A cura di Wolfram Koeppe

New Haven and London, Yale University Press, 2019, 308 pp., $ 65,00
ISBN 978-1-58839-677-8

Curato da Wolfram Koeppe, Making Marvels. Science and Splendor at the Courts of Europe è il catalogo dell’omonima mostra allestita presso il MET (Metropolitan Museum of Art) di New York alla fine del 2019 e dedicata al collezionismo di oggetti e “ingegni” straordinari delle corti europee rinascimentali e barocche. Strumento e specchio del potere, le “meraviglie” artistiche e tecnologiche giocano un ruolo centrale per la comprensione della società cortigiana di Antico regime, ma anche per far luce sul progresso scientifico e sul valore dell’artigianato in quei secoli. Il volume, suddiviso in quattro sezioni, si avvale di un approccio interdisciplinare, con uno sguardo focalizzato sul contesto di area imperiale.

Nella prima sezione (Setting the Standard: Forging a Culture of Magnificence), Koeppe introduce il concetto di marvel in quanto «wonder; any thing astonishing» (p. 15). L’obiettivo delle corti europee era quello di sbalordire ospiti, sudditi e rivali, in tempo di festa e non solo, con l’accumulo e la produzione di oggetti e ingegni preziosi ad abbellire i già sontuosi palazzi. Il fenomeno è analizzato nella lunga durata: «a transformative era in Europe between the outdated medieval order and the tumult wrought by the French Revolution and the end of the ancien régime» (p. 15).

Nella seconda sezione (The Kunstkammer: a Haven of Splendor & Study), Dirk Syndram passa in rassegna collezionisti e possessori di “gabinetti di curiosità” nell’area imperiale: dall’arciduchessa Margherita d’Austria a Ferdinando I (fratello minore dell’imperatore Carlo V) fino ad Alberto V duca di Baviera. Lo studioso descrive il gabinetto delle curiosità come luogo di autorappresentazione e di conoscenza. Se Paulus Rainer spiega che tra le pagine dei libri ivi conservati si possono trarre informazioni su mondi esotici di recente scoperta, Pamela H. Smith si concentra sui trattati filosofici e sul ruolo della filosofia stessa nelle dinamiche di corte. Conclude la sezione Florian Thaddaus Bayer con un approfondimento sul gabinetto della famiglia Esterhazy e in particolare su quello di Nikolaus Esterhazy, conte palatino del regno di Ungheria.
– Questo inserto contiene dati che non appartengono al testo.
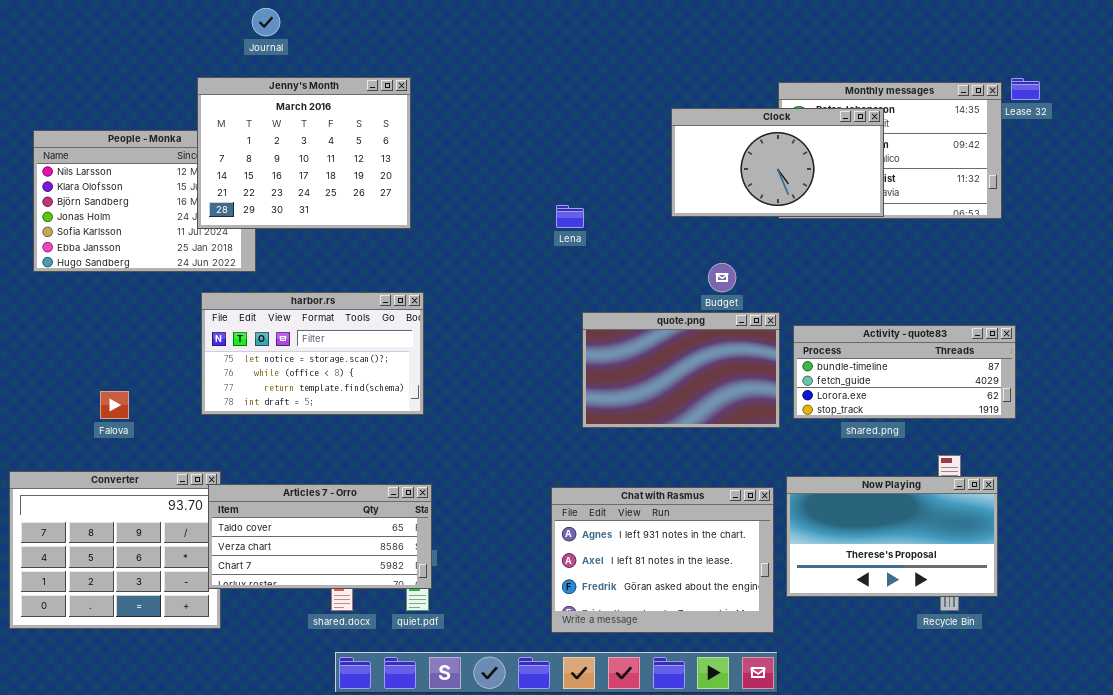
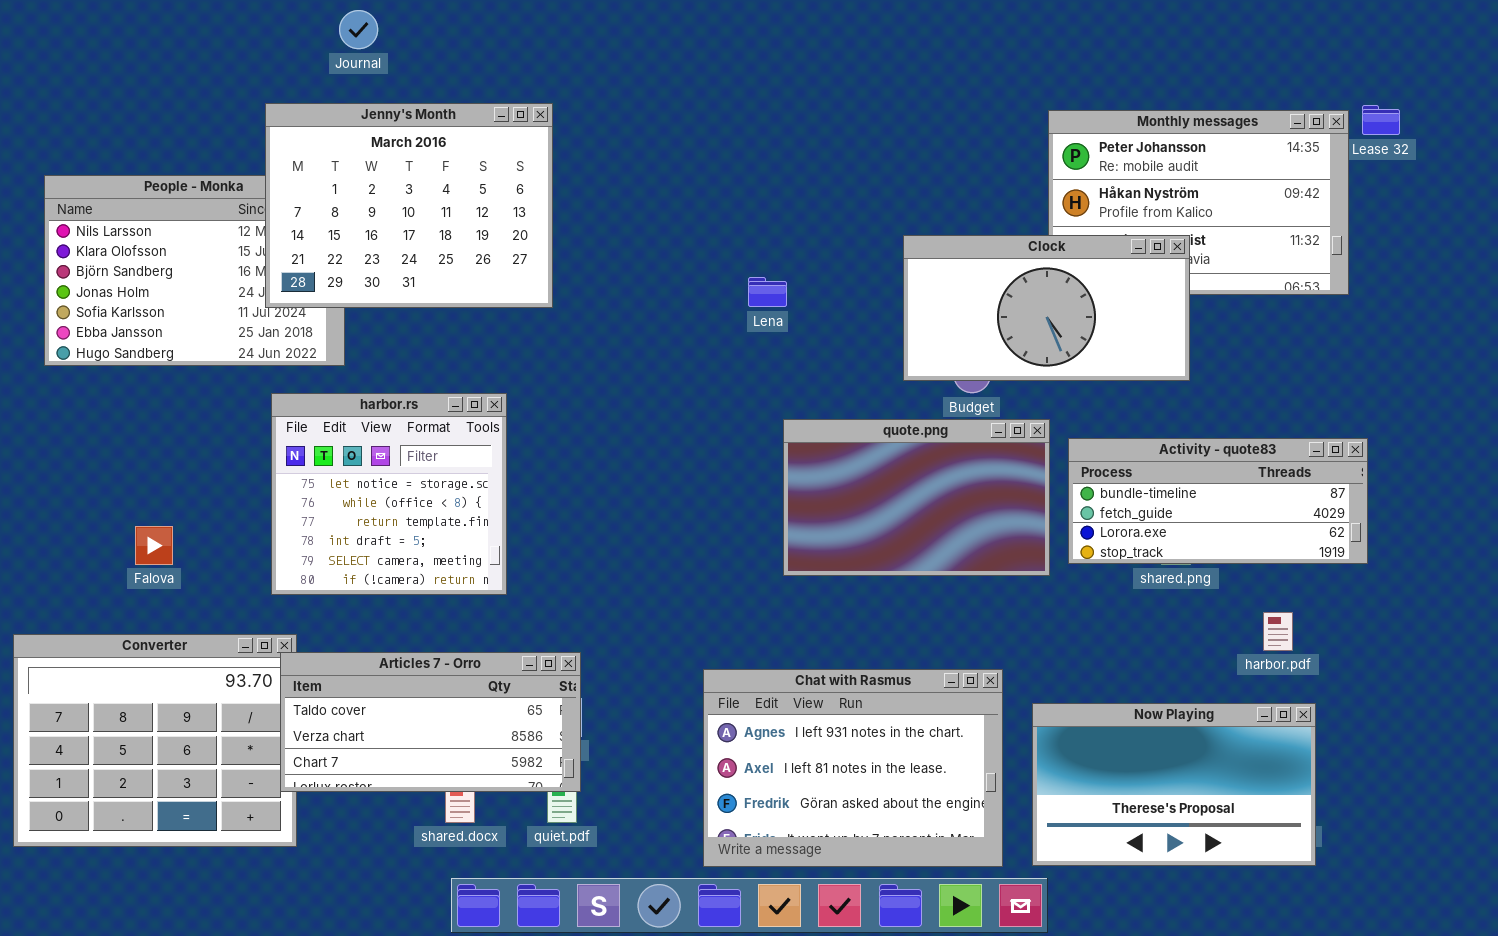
Clock: [671,108,884,217] -> [903,235,1190,381], moved
harbor.rs: [201,292,424,415] -> [271,393,507,595], resized
Now Playing: [786,476,998,597] -> [1032,703,1316,866], moved
Chat with Rasmus: [551,487,774,633] -> [703,669,1003,867], moved

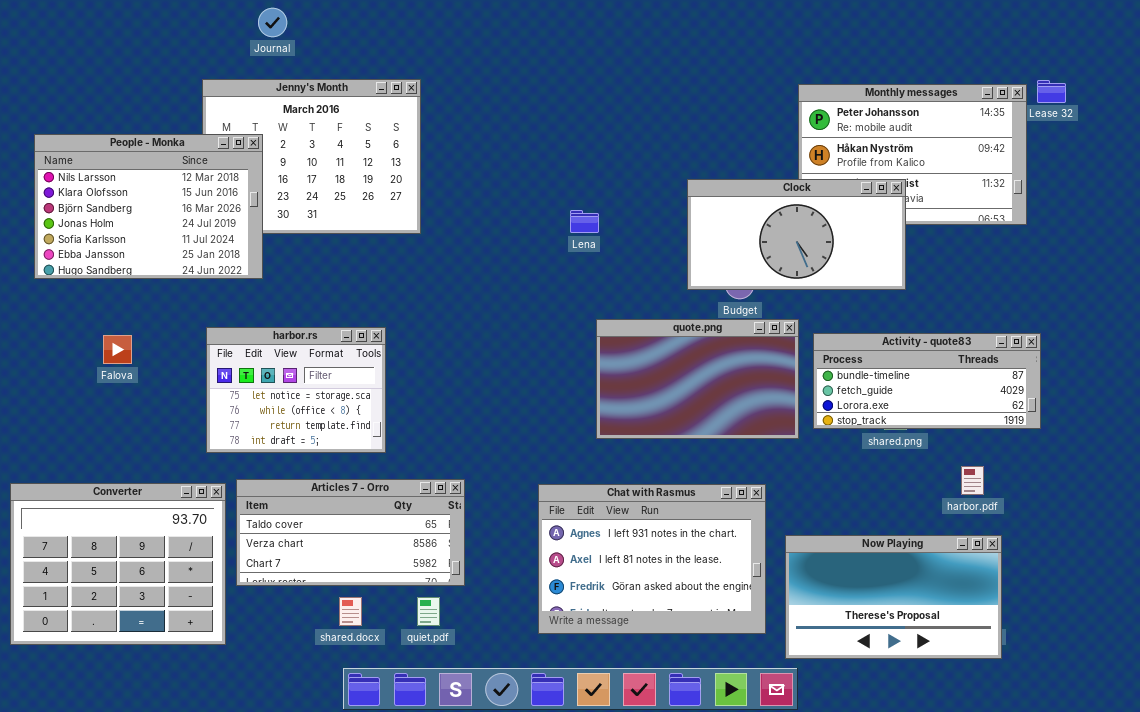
People - Monka: [44,175,345,366] -> [34,134,263,279], raised
harbor.rs: [271,393,507,595] -> [206,327,386,453], resized
Falova: [135,526,173,565] -> [103,335,132,364], moved
Articles 7 - Orro: [280,652,581,792] -> [236,479,465,586], moved
Chat with Rasmus: [703,669,1003,867] -> [538,484,766,634], moved

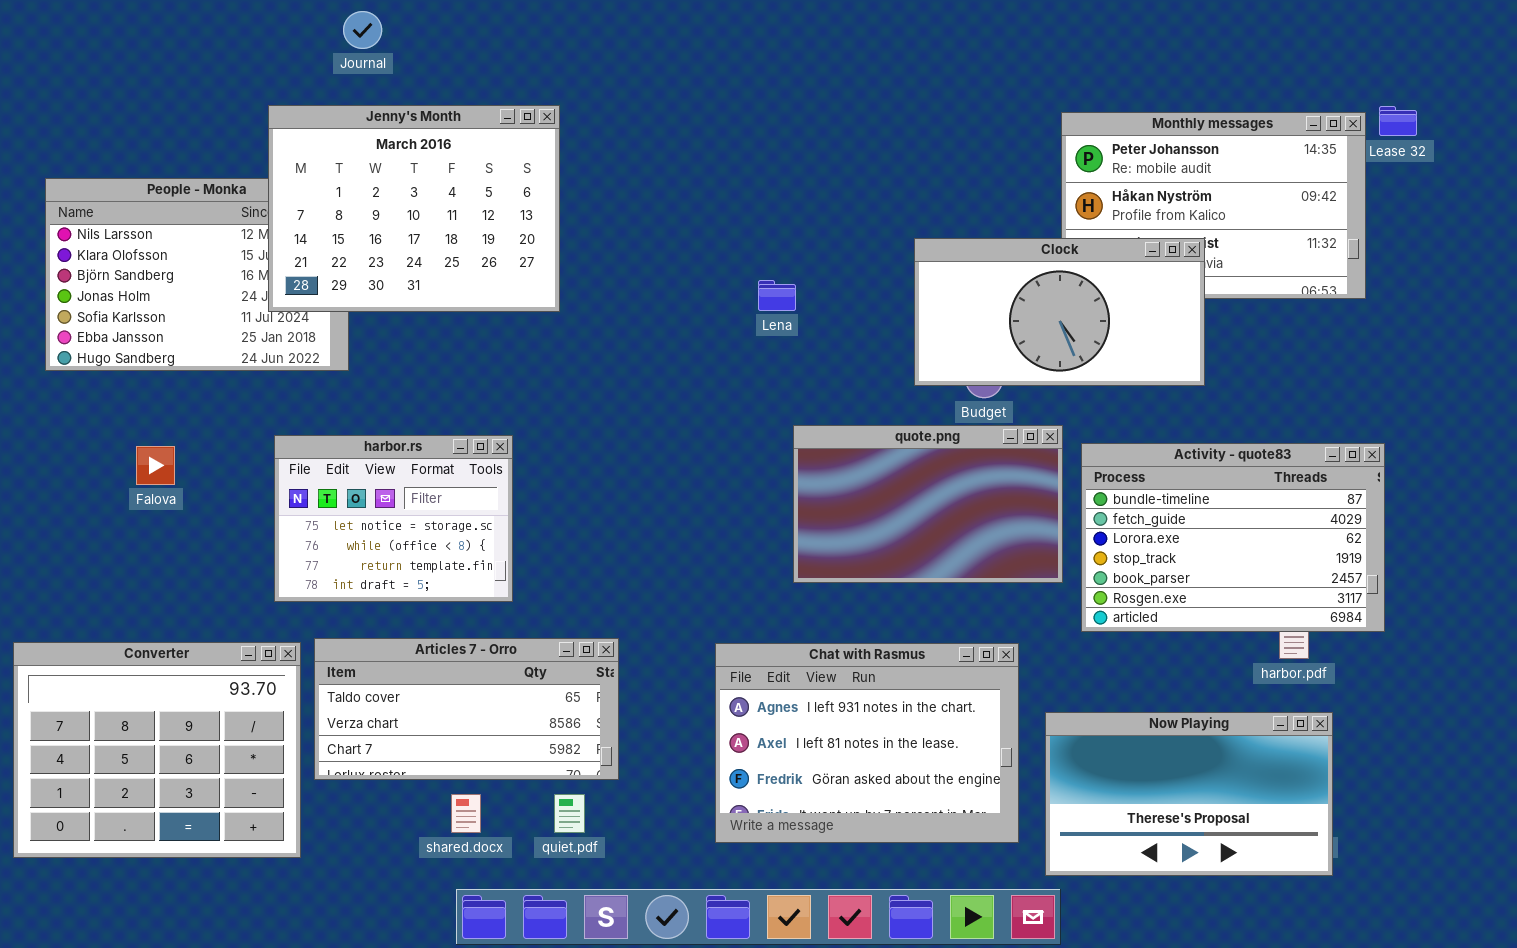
Jenny's Month: [202,79,421,234] -> [268,105,560,312], raised
Activity - quote83: [813,333,1041,429] -> [1081,443,1385,632], resized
La terza parte (Princely Education and Entertainment) è dedicata all’educazione e all’intrattenimento principesco. Peter Plassmeyer si occupa degli strumenti scientifici la cui presenza negli studioli dei principi è documentata, oltre che dagli oggetti superstiti, da molti dipinti. Odometri, meridiane, orologi astronomici, sfere armillari, globi, piccoli automi e trattati sulla matematica, sulla meccanica e sulla scienza sono simbolo di conoscenza e quindi di autorità. Alcuni di questi oggetti rivelano la loro preziosità non solo per il meccanismo, la forma o l’utilità ma anche dal punto di vista del materiale: l’avorio, afferma Noam Andrews, fa di tali strumenti degli ibridi in grado di superare i confini della scienza e dell’arte. Ana Matisse Donefer-Hickie si concentra invece sul rapporto tra potere e alchimia, in particolare sul lavoro dell’alchimista e vetraio Johann Kunckel presso la corte di Frederick William elettore di Brandeburgo.

Nell’ultima sezione (Technological Marvels in Motion) ancora Koeppe descrive gli ingegni meccanici – orologi e automi – come sintesi tra scienza, arte e spettacolo. La disamina dello studioso sul concetto di “tempo” nella storia, sbrigativa e talvolta anacronistica, fa riferimento agli antichi senza un puntuale riferimento alle fonti e, non avendo la pretesa di una precisa ricostruzione filologica, fornisce spunti estemporanei a carattere multidisciplinare (come la citazione del trattato sull’Anatomia pratica di Paul Barbette, 1659).

In breve: il volume, corredato da un ricco apparato iconografico, offre un’articolata riflessione a più voci sui temi del potere cortigiano, della rivoluzione scientifica e dell’ostentazione del possesso, fornendo nel complesso un’originale chiave di lettura per lo studio di un contesto più vasto che supera le pareti palaziali e che comprende l’architettura, l’urbanistica e lo spettacolo.